KUHPer dan KUHD Tidak Memadai Lagi
Berita

KUHPer dan KUHD Tidak Memadai Lagi

Perkembangan teknnologi komputer dan informasi serta perkembangan bisnis lewat internet (e-commerce) di Indonesia belum diikuti pengaturan hukum yang memadai dalam perangkat perundang-undangan. Pasalnya, perundang-undangan yang ada, seperti hukum kontrak dalam KUH Perdata (KuhPer) dan KUH Dagang (KUHD) tidaklah memadai lagi.

Muk/APr
Bacaan 2 Menit
KUHPer dan KUHD Tidak Memadai Lagi
Hukumonline

H.A.S Natabaya, Kepala Badan Pembinaan Hukum Nasional  (BPHN), mengemukakan hal itu dalam cyberlaw course di Fakultas Hukum Universitas Indonesia baru-baru ini. Ia melihat, kebebasan siber di bidang perdata memungkinkan komunitas global berkomunikasi dan memiliki akses terhadap informasi dan berinteraksi secara luas.

Menurut Natabaya, beberapa permasalahan hukum yang mungkin timbul berkaitan dengan aktifitas di internet adalah bidang hukum kontrak dan dagang sehubungan dengan transaksi secara elektronis, seperti kapan saat sebuah kontrak ditutup.

Selain itu, yang masih mengganjal adalah keabsahan dokumen dan catatan elektronis tanpa tanda tangan, serta apakah selain barang bergerak dan  jasa dapat dijadikan sebagai obyek transaksi e-commerce.

Sesuai dengan ketentuan di Indonesia, pemindahan hak atas barang tidak bergerak, misalnya saja tanah, harus dilakukan di depan pejabat yang berwenang seperti notaris.

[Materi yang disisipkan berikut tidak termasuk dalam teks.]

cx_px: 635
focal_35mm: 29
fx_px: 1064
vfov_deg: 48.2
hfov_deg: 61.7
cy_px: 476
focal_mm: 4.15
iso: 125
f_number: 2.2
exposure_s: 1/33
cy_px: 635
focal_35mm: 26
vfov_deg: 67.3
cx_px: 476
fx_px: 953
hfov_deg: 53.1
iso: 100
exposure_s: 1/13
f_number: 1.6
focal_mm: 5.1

Jelas di sini ada permasalahan hukum, yakni mengenai bagaimana peralihan hak dilaksanakan.

Permasalahan lainnya yakni mengenai pertanggungjawaban dari network service provider selaku perantara, serta bagaimana pengaturan hukum dan forum pengadilan mana yang berwenang dalam penyelesaian kasus-kasus yang timbul.

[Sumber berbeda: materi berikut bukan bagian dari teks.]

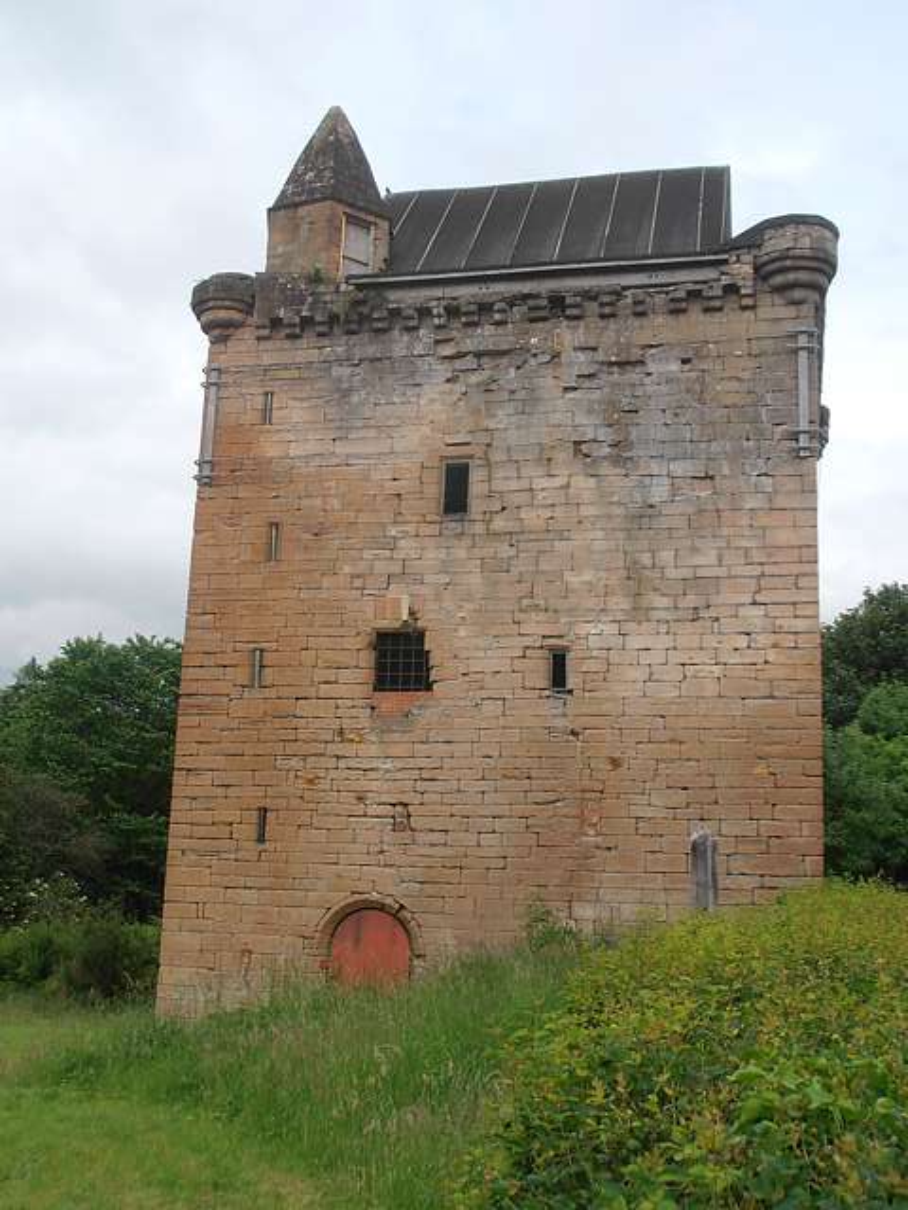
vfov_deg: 42.9
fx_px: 1539
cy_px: 605
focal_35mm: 44
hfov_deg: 32.9
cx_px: 454
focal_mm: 7.87
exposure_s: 1/640
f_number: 4.2
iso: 80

Namun satu hal yang penting, menurut Natabaya, tidak adanya hukum yang secara spesifik mengatur masalah penggunaan teknologi informasi, bukan berarti tidak ada hukum yang berlaku. "Di mana ada masyarakat, dalam hal ini masyarakat informasi, maka di situ pasti ada hukum yang berlaku," tegas Natabaya.

Urgensi cyberlaw?

Natabaya yang juga menangani masalah infrastuktur hukum di Tim Koordinasi Telematika Indonesia (TKTI) memandang, pembicaraan mengenai urgensi cyberlaw bagi Indonesia merupakan hal yang aneh. Terlebih, di saat pemerintah dan masyarakat tengah dihadapkan kepada krisis yang bersifat multi dimensional.